Maria FerreraJourney to Safety and Belonging: Narratives of AsyleesSTRC Professional Development FellowshipView Bio
Dr. Ferrera, a social work practitioner and scholar, will use this six-month professional development fellowship to delve into the art of documentary filmmaking as a medium to promote human rights. Building on her work as a HumanitiesX Collaborative Fellow, her project brings attention to a humanitarian crisis on the southern border. With nearly 1.6 million people in the US seeking asylum, close to 40% are children under the age of 17. This project aims to humanize the experiences of asylees and increase understanding around the need for legal representation and advocacy, health and mental health resources, and a community of care for asylees and their families. Dr.
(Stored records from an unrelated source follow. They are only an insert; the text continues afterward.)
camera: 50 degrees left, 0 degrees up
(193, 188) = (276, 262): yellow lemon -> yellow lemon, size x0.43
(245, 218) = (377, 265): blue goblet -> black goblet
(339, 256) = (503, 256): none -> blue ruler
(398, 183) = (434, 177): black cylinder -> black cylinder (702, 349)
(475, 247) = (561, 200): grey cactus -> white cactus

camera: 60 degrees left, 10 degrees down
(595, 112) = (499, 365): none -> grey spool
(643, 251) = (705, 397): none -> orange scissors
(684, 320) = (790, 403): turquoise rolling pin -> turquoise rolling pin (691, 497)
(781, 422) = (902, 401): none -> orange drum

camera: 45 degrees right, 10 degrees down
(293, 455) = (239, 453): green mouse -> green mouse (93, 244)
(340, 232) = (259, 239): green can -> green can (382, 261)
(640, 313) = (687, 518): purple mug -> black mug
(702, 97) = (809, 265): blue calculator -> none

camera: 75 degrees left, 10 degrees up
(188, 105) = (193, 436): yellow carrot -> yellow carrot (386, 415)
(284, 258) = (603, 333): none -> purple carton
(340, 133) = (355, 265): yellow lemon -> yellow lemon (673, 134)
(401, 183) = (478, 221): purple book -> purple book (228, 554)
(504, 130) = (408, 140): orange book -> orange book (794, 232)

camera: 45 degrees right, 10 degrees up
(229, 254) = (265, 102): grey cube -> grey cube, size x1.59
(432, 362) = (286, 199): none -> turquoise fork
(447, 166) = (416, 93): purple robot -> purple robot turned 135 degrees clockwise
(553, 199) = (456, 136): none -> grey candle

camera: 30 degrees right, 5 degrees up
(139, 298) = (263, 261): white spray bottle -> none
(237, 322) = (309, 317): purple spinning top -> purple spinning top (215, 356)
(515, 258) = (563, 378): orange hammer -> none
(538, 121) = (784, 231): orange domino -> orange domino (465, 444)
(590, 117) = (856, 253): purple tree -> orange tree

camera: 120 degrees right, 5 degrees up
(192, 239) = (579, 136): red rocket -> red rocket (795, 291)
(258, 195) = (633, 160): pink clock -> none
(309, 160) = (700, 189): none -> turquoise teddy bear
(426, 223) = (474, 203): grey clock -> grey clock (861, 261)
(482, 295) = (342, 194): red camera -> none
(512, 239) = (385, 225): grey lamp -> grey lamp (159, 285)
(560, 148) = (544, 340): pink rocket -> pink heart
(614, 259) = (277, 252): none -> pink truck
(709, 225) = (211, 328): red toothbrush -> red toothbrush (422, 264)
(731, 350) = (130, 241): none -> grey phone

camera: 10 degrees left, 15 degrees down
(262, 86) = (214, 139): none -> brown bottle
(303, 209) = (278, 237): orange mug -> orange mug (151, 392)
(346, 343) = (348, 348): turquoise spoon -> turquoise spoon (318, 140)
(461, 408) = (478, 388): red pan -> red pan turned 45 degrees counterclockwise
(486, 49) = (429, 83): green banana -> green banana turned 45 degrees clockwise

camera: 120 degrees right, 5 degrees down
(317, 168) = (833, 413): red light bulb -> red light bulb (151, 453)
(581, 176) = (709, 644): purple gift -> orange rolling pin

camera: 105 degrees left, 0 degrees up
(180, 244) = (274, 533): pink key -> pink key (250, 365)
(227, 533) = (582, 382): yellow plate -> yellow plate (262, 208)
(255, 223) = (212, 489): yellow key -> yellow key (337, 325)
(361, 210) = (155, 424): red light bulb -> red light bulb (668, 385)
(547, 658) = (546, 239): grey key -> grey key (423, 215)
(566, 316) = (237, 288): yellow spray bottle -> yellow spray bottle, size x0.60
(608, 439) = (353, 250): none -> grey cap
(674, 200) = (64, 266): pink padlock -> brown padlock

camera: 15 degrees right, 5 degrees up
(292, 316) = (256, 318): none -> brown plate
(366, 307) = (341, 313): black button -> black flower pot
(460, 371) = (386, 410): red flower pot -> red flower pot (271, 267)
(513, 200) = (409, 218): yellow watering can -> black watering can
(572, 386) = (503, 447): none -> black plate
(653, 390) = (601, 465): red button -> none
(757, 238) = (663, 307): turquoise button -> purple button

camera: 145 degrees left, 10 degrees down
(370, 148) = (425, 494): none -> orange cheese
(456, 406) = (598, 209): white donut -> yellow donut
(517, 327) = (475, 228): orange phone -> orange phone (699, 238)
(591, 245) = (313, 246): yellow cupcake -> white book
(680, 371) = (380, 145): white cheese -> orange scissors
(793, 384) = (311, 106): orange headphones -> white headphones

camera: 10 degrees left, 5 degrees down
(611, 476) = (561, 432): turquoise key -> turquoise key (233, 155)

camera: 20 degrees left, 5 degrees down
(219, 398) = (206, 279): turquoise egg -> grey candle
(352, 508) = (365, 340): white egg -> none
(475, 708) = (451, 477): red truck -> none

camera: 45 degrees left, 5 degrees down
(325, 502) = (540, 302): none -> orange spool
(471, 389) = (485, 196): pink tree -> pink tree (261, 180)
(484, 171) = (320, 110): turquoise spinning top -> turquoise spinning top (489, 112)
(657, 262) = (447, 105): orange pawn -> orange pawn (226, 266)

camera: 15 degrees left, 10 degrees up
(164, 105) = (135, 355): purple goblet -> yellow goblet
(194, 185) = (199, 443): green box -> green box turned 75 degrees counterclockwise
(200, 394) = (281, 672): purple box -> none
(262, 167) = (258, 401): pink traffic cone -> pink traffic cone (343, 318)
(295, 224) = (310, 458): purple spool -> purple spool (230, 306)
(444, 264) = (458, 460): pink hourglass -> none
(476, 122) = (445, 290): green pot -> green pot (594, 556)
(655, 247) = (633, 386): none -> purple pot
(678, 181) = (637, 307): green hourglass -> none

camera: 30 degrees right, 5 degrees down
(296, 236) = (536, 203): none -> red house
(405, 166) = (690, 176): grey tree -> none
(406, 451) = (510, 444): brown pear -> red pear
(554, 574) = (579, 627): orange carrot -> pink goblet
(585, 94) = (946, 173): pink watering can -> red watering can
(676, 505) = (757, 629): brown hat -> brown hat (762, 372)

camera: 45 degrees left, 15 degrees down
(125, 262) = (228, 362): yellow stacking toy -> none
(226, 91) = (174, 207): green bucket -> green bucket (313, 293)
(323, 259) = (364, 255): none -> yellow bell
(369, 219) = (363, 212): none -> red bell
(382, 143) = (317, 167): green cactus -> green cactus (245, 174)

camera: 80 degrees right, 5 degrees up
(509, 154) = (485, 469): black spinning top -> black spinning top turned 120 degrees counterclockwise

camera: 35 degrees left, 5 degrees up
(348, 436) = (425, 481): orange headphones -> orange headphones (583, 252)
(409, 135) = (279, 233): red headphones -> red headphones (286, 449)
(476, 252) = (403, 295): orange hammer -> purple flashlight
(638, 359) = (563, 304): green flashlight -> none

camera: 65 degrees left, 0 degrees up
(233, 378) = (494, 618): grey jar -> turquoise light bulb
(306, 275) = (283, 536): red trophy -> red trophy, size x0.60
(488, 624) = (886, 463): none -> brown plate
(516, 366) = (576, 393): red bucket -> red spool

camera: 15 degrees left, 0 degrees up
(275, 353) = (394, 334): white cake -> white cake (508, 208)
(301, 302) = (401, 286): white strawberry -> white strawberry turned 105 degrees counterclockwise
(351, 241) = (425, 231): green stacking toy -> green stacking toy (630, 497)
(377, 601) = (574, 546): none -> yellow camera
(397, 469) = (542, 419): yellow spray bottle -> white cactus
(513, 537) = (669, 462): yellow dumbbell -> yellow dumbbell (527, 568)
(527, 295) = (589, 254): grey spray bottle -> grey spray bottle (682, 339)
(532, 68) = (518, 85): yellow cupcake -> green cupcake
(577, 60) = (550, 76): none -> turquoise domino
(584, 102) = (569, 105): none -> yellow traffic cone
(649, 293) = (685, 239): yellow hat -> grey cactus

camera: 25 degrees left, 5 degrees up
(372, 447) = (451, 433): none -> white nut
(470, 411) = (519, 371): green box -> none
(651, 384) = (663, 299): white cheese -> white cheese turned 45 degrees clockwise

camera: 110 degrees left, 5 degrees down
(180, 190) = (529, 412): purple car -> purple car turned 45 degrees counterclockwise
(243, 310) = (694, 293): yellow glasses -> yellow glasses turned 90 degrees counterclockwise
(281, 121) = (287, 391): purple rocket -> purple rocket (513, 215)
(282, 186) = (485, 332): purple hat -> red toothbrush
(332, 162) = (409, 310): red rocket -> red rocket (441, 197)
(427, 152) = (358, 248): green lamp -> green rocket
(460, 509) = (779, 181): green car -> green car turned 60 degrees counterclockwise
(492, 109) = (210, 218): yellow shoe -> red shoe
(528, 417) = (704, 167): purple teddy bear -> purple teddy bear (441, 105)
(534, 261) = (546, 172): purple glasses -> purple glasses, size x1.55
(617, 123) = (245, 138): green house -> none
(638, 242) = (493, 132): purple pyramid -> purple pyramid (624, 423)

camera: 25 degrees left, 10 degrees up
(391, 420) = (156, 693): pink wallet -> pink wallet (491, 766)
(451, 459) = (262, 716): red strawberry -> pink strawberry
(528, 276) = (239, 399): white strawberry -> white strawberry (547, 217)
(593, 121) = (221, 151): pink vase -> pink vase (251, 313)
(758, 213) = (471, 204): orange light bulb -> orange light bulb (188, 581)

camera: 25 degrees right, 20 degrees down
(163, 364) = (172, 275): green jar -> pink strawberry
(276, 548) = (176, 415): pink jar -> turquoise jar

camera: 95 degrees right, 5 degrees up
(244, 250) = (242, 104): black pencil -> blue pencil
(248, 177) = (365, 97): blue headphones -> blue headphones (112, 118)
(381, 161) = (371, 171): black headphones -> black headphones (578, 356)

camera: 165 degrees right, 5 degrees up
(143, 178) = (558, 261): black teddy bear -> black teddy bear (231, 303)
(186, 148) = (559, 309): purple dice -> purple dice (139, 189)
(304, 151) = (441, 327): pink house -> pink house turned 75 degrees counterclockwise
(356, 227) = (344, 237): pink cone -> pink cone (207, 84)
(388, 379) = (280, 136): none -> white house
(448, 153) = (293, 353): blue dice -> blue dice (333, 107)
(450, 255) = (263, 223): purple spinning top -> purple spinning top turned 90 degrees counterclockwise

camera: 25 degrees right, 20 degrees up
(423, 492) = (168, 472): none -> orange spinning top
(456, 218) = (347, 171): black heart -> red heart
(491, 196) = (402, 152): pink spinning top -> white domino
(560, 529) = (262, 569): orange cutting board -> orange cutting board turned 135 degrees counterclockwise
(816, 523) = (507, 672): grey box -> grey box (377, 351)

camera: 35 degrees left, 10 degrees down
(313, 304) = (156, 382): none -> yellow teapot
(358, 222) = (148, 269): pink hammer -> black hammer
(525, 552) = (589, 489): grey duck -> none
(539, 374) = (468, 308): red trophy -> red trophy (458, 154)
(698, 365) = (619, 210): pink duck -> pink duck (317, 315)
Ferrera hopes to ultimately document the stories of emerging adults who have been granted asylum as youth, with particular focus on 1) their lived experiences of fleeing their country of origin and journeying to the US; 2) the encounters with their attorneys, medical and mental health practitioners preparing their asylum case and conducting forensic asylum assessments; and 3) their lives after being granted asylum –including experiences of not only coping and survival, but also healing, thriving, and feeling a sense of belonging. Documentary films can enable higher understanding of what seeking asylum means to the many thousands of migrants crossing the border and evoke empathy that can engage a human rights perspective. The Midwest Human Rights Consortium (MHRC) is a longstanding community partner who will be actively engaged in this project. MHRC is housed under The Illinois Chapter, American Academy of Pediatrics, and has been established to broaden access to medical and mental health forensic asylum evaluations that increase the likelihood of being granted asylum.